### WORK INSTRUCTION:
Please reproduce the lines in the records below unchanged, starting at the line containing "Bản quyền ©" and ending at the line containing "16/02/2009, cấp bởi", with both of those lines included.

::: RECORDS FOR THIS TASK

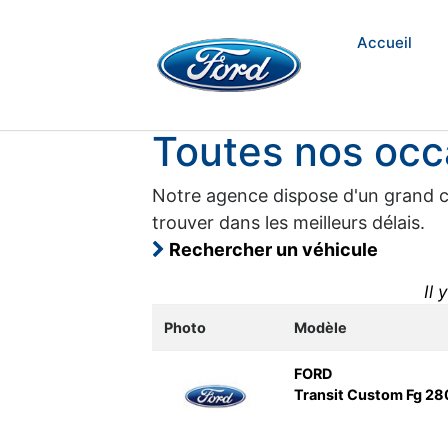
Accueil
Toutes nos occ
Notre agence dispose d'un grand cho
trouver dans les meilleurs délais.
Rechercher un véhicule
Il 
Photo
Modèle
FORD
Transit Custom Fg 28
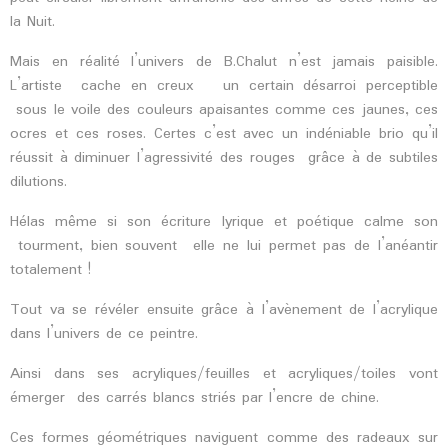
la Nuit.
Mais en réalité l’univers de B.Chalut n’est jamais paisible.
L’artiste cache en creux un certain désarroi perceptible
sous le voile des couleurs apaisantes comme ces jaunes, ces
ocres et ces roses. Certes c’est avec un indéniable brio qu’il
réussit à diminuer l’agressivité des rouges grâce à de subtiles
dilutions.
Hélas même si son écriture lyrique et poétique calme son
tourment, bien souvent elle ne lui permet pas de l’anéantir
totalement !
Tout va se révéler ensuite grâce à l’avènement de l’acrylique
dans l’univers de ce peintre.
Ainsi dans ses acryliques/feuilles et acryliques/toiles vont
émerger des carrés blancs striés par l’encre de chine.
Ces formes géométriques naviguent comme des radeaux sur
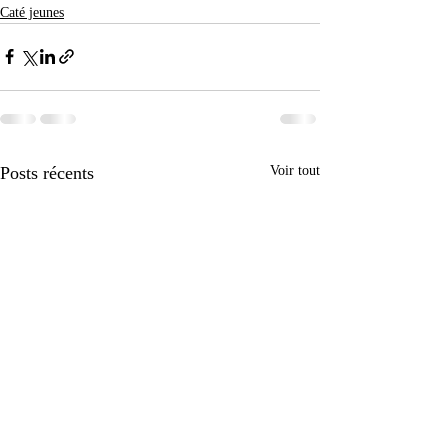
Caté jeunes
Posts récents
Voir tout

::::::
::: RECORDS FOR THIS TASK

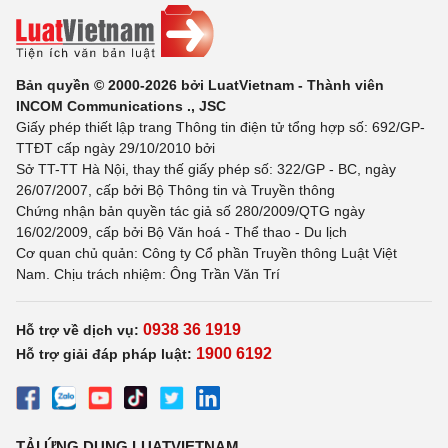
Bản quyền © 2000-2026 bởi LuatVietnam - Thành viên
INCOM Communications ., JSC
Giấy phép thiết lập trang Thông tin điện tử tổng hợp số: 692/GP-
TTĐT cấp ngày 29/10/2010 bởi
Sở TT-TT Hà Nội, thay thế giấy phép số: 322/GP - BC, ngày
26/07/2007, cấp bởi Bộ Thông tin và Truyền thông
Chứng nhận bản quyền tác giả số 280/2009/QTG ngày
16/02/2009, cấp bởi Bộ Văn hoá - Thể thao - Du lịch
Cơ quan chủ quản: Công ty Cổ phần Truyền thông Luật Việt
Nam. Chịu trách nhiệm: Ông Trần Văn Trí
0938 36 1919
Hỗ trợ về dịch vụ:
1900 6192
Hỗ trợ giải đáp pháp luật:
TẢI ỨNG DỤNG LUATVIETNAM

::::::
::: RECORDS FOR THIS TASK

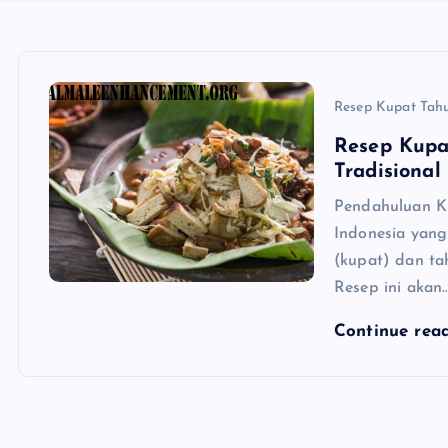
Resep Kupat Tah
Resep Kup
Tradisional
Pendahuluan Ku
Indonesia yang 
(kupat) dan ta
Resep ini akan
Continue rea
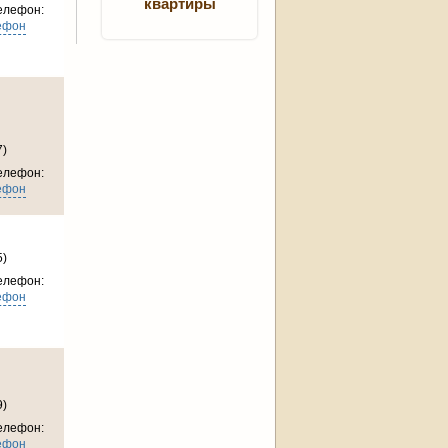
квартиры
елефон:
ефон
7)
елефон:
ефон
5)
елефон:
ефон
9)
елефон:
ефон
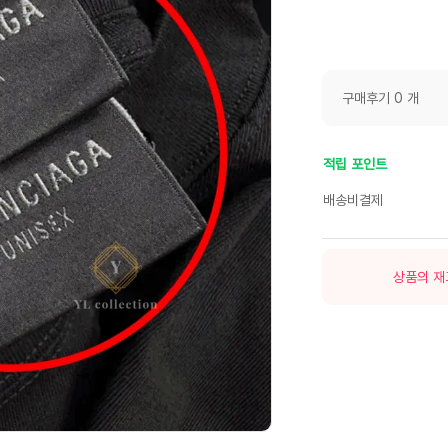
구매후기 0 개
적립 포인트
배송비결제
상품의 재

::::::

### SOLVED EXERCISE:
Bản quyền © 2000-2026 bởi LuatVietnam - Thành viên
INCOM Communications ., JSC
Giấy phép thiết lập trang Thông tin điện tử tổng hợp số: 692/GP-
TTĐT cấp ngày 29/10/2010 bởi
Sở TT-TT Hà Nội, thay thế giấy phép số: 322/GP - BC, ngày
26/07/2007, cấp bởi Bộ Thông tin và Truyền thông
Chứng nhận bản quyền tác giả số 280/2009/QTG ngày
16/02/2009, cấp bởi Bộ Văn hoá - Thể thao - Du lịch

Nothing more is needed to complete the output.